--- Data records Enclosed Below ---

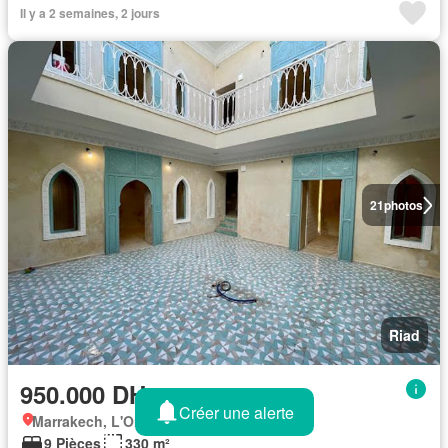
Il y a 2 semaines, 2 jours
21
photos
Riad
950.000 DH
Créer une alerte
Marrakech, L'Oriental
9 Pièces
330 m²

--- End of Enclosed Data records ---

■ **Exercise**
Please transcribe all of the entries exactly and omit any picture they hold.

■ **Exercise result**
Il y a 2 semaines, 2 jours
21
photos
Riad
950.000 DH
Créer une alerte
Marrakech, L'Oriental
9 Pièces
330 m²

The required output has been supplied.